The chapel in possession of the Herder family

Thanks to the foundation established by the Freiburg publisher Hermann Herder († 1937), the chapel was refurbished and given a new chapel grille in 1909. Further changes were made in 1996, when it was redesigned into a small room for church services. Since then, the grille separates the chapel along with its ambulatory from the rest of the chancel.
The grille
Above the gate in the grille, two angels present the Herder family coat of arms; the Arma Christi are spread across the grille on seven smaller escutcheons.
Further items
Sandstone epitaph for Auxiliary Bishop Heinrich Knecht.
The chapel features a sandstone epitaph for Auxiliary Bishop Heinrich Knecht. From 1839 until his death, he was Auxiliary Bishop of Freiburg Minster. A detailed biography of the deceased can be read below the epitaph.

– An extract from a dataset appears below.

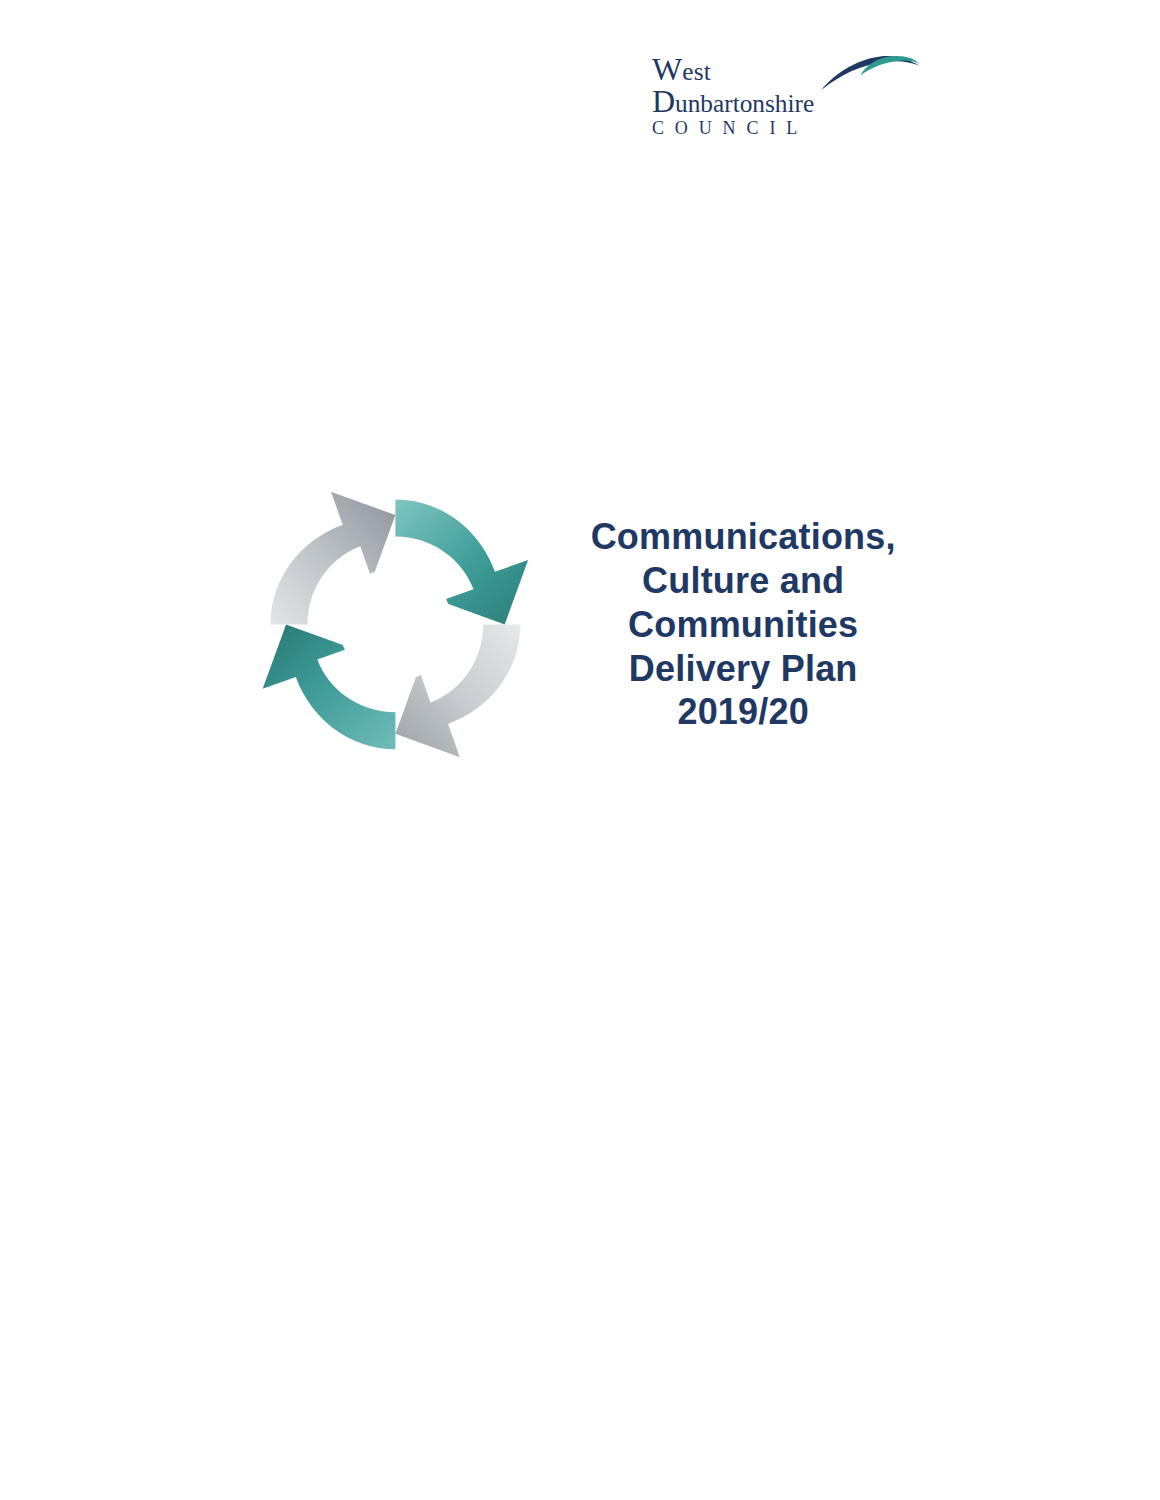West
Dunbartonshire
C O U N C I L
Communications, Culture and Communities Delivery Plan 2019/20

A copy of the miraculous image of Mary Help of Christians by the painter Lucas Cranach the Elder hangs on the window wall. The picture shows the original by Cranach, which has been on display in the high altar of Innsbruck Cathedral since 1650.
The painted bosses

On the boss in the former ambulatory, St Veronica stands between two empty black escutcheons holding the veil that bears the likeness of Christ’s face.

The Minster’s patron Mary is depicted together with the Christ child on the boss in the chapel, beneath which an empty escutcheon is visible.
Tegginger in Freiburg
The House "Zum Guldin Stauf"
Tegginger's former house "Zum Guldin Stauf" at Herrenstraße 15 is located very close to the cathedral. Tegginger's coat of arms is framed by two figures and crowned with a mitre on the relief in the bay window of the house. As a result of the remodelling work carried out by Freiburg's senior building director Joseph Schlippe after the Second World War, which severely interfered with the historical building stock, the upper floors of the buildings in the entire Herrenstraße were demolished, including those of the house "Zum Guldin Stauf".